Toutefois, d'autres voix non moins prestigieuses (Rabbi Menachem Meiri, Rabbeinou Tam, ...) prirent des positions opposees, et refuserent d'assimiler le christianisme aux religions paiennes idolatres que la Torah combat. Ce debat se poursuit jusqu'a nos jours...

2. La question de savoir si le christianisme contribue a propager des valeurs morales au sein des peuples qui nous entoure doit egalement faire l'objet d'une reponse nuancee. Pour les juifs, il est difficile d'oublier que l'Eglise a pendant des siecles profondement incorpore, au sein meme de son catechisme, un antisemitisme visceral ("l'enseignement du mepris", pour reprendre l'expression devenue celebre de Jules Isaac). La haine du juif a ainsi malheureusement fait partie du bagage culturel europeen, avec les tragiques consequences que l'on connait. Sauf rares exceptions historiques, ce n'est en realite qu'a partir de 1965, avec la declaration "Nostra Aetate" sur les rapports de l'Eglise (catholique, en l'espece) et les religions non-chretiennes, qu'un dialogue judeo-chretien sincere et ouvert put etre etabli.

Toutefois, bien des autorites rabbiniques affirmerent que le christianisme doit etre considere, d'un point de vue juif, comme un developpement positif de l'histoire. Il est d'ailleurs symptomatique que le meme Maimonide precise que Jesus et Mahomet preparerent le monde a accepter l'idee d'un D.ieu unique (Hilkhot Melakhim 11:4), ou que ces deux religions propagerent la croyance dans la parole des prophetes (Techouvot HaRambam, edition Blau, numero 142).

Cette affirmation du message positif des autres religions monotheistes a ete repris tout au long de l'histoire de la pensee juive, par exemple au 19eme siecle, chez le Rav Samson bar Raphael Hirsch (19 Epitres sur le Judaisme, Neuvieme Epitre).

3. Quant au point de savoir si le christianisme peut encourager ses adherents a adopter un mode de vie plus moral, a eviter la debauche sexuelle ou a se soucier du bien-etre de son prochain, il me semble evident que la reponse ne peut etre que positive. Comme vous le remarquez justement, il suffit de regarder autour de soi.

4. Finalement, j'en viens a votre interrogation sur la Hacha'ha pratit. Etant donne que l'idee de la Providence divine a ete concue de maniere assez divergente selon les differentes autorites, une fois encore, il est malaise de repondre simplement par oui ou non.

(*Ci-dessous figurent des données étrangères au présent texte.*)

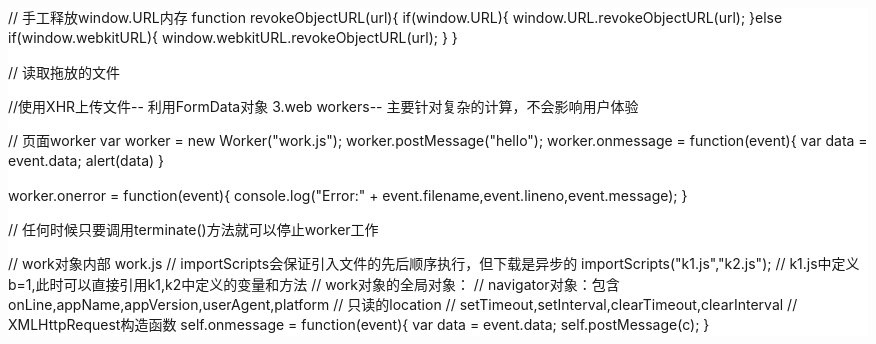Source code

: // 手工释放window.URL内存
function revokeObjectURL(url){
    if(window.URL){
        window.URL.revokeObjectURL(url);
    }else if(window.webkitURL){
        window.webkitURL.revokeObjectURL(url);
    }
}

// 读取拖放的文件

//使用XHR上传文件-- 利用FormData对象
3.web workers-- 主要针对复杂的计算，不会影响用户体验

// 页面worker
var worker = new Worker("work.js");
worker.postMessage("hello");
worker.onmessage = function(event){
    var data = event.data;
    alert(data)
}

worker.onerror = function(event){
    console.log("Error:" + event.filename,event.lineno,event.message);
}

// 任何时候只要调用terminate()方法就可以停止worker工作

// work对象内部 work.js
// importScripts会保证引入文件的先后顺序执行，但下载是异步的
importScripts("k1.js","k2.js");
// k1.js中定义b=1,此时可以直接引用k1,k2中定义的变量和方法
// work对象的全局对象：
// navigator对象：包含onLine,appName,appVersion,userAgent,platform
// 只读的location
// setTimeout,setInterval,clearTimeout,clearInterval
// XMLHttpRequest构造函数
self.onmessage = function(event){
    var data = event.data;
    self.postMessage(c);
}
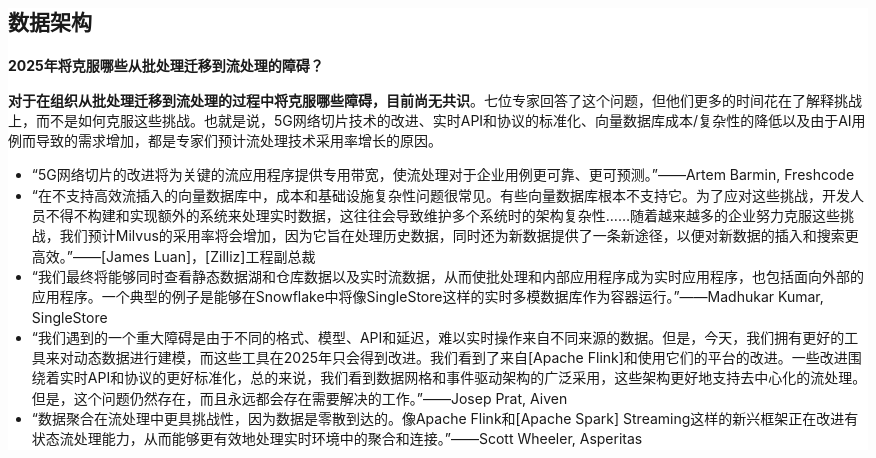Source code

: 
## 数据架构

**2025年将克服哪些从批处理迁移到流处理的障碍？**

**对于在组织从批处理迁移到流处理的过程中将克服哪些障碍，目前尚无共识**。七位专家回答了这个问题，但他们更多的时间花在了解释挑战上，而不是如何克服这些挑战。也就是说，5G网络切片技术的改进、实时API和协议的标准化、向量数据库成本/复杂性的降低以及由于AI用例而导致的需求增加，都是专家们预计流处理技术采用率增长的原因。
- “5G网络切片的改进将为关键的流应用程序提供专用带宽，使流处理对于企业用例更可靠、更可预测。”——Artem Barmin, Freshcode
- “在不支持高效流插入的向量数据库中，成本和基础设施复杂性问题很常见。有些向量数据库根本不支持它。为了应对这些挑战，开发人员不得不构建和实现额外的系统来处理实时数据，这往往会导致维护多个系统时的架构复杂性……随着越来越多的企业努力克服这些挑战，我们预计Milvus的采用率将会增加，因为它旨在处理历史数据，同时还为新数据提供了一条新途径，以便对新数据的插入和搜索更高效。”——[James Luan]，[Zilliz]工程副总裁
- “我们最终将能够同时查看静态数据湖和仓库数据以及实时流数据，从而使批处理和内部应用程序成为实时应用程序，也包括面向外部的应用程序。一个典型的例子是能够在Snowflake中将像SingleStore这样的实时多模数据库作为容器运行。”——Madhukar Kumar, SingleStore
- “我们遇到的一个重大障碍是由于不同的格式、模型、API和延迟，难以实时操作来自不同来源的数据。但是，今天，我们拥有更好的工具来对动态数据进行建模，而这些工具在2025年只会得到改进。我们看到了来自[Apache Flink]和使用它们的平台的改进。一些改进围绕着实时API和协议的更好标准化，总的来说，我们看到数据网格和事件驱动架构的广泛采用，这些架构更好地支持去中心化的流处理。但是，这个问题仍然存在，而且永远都会存在需要解决的工作。”——Josep Prat, Aiven
- “数据聚合在流处理中更具挑战性，因为数据是零散到达的。像Apache Flink和[Apache Spark] Streaming这样的新兴框架正在改进有状态流处理能力，从而能够更有效地处理实时环境中的聚合和连接。”——Scott Wheeler, Asperitas

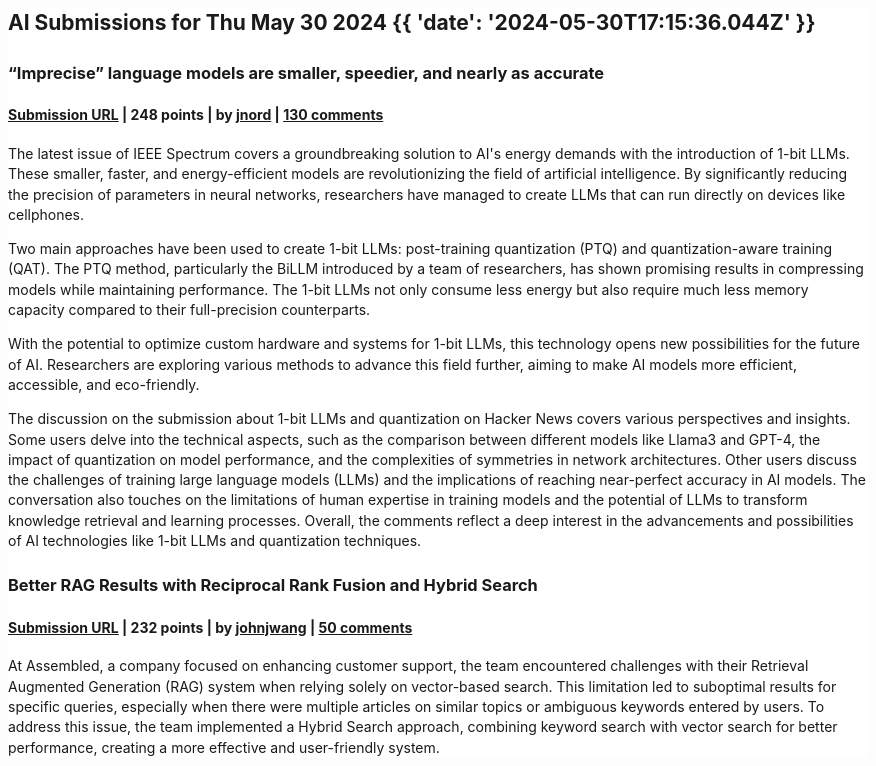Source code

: ## AI Submissions for Thu May 30 2024 {{ 'date': '2024-05-30T17:15:36.044Z' }}

### “Imprecise” language models are smaller, speedier, and nearly as accurate

#### [Submission URL](https://spectrum.ieee.org/1-bit-llm) | 248 points | by [jnord](https://news.ycombinator.com/user?id=jnord) | [130 comments](https://news.ycombinator.com/item?id=40529355)

The latest issue of IEEE Spectrum covers a groundbreaking solution to AI's energy demands with the introduction of 1-bit LLMs. These smaller, faster, and energy-efficient models are revolutionizing the field of artificial intelligence. By significantly reducing the precision of parameters in neural networks, researchers have managed to create LLMs that can run directly on devices like cellphones.

Two main approaches have been used to create 1-bit LLMs: post-training quantization (PTQ) and quantization-aware training (QAT). The PTQ method, particularly the BiLLM introduced by a team of researchers, has shown promising results in compressing models while maintaining performance. The 1-bit LLMs not only consume less energy but also require much less memory capacity compared to their full-precision counterparts.

With the potential to optimize custom hardware and systems for 1-bit LLMs, this technology opens new possibilities for the future of AI. Researchers are exploring various methods to advance this field further, aiming to make AI models more efficient, accessible, and eco-friendly.

The discussion on the submission about 1-bit LLMs and quantization on Hacker News covers various perspectives and insights. Some users delve into the technical aspects, such as the comparison between different models like Llama3 and GPT-4, the impact of quantization on model performance, and the complexities of symmetries in network architectures. Other users discuss the challenges of training large language models (LLMs) and the implications of reaching near-perfect accuracy in AI models. The conversation also touches on the limitations of human expertise in training models and the potential of LLMs to transform knowledge retrieval and learning processes. Overall, the comments reflect a deep interest in the advancements and possibilities of AI technologies like 1-bit LLMs and quantization techniques.

### Better RAG Results with Reciprocal Rank Fusion and Hybrid Search

#### [Submission URL](https://www.assembled.com/blog/better-rag-results-with-reciprocal-rank-fusion-and-hybrid-search) | 232 points | by [johnjwang](https://news.ycombinator.com/user?id=johnjwang) | [50 comments](https://news.ycombinator.com/item?id=40524759)

At Assembled, a company focused on enhancing customer support, the team encountered challenges with their Retrieval Augmented Generation (RAG) system when relying solely on vector-based search. This limitation led to suboptimal results for specific queries, especially when there were multiple articles on similar topics or ambiguous keywords entered by users. To address this issue, the team implemented a Hybrid Search approach, combining keyword search with vector search for better performance, creating a more effective and user-friendly system.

Mais si l'on affirme parfois, comme le fait par exemple le Baal Chem Tov (le fondateur du 'hassidisme) "qu'aucune feuille ne tombe sans que D.ieu ne l'ait decide", alors on verrait mal pourquoi les non Juifs seraient exclus de la Providence divine. Pour la realite des experiences mystiques, je suis incapable de vous repondre, mais je me contenterai de rappeler que selon nos Sages les Nations du monde ont eu un prophete equivalent a Moshe Rabbeinou en la personne de Bil'am. De cela decoule, donc, que l`experience de la transcendance n`est pas reservee exclusivement aux juifs.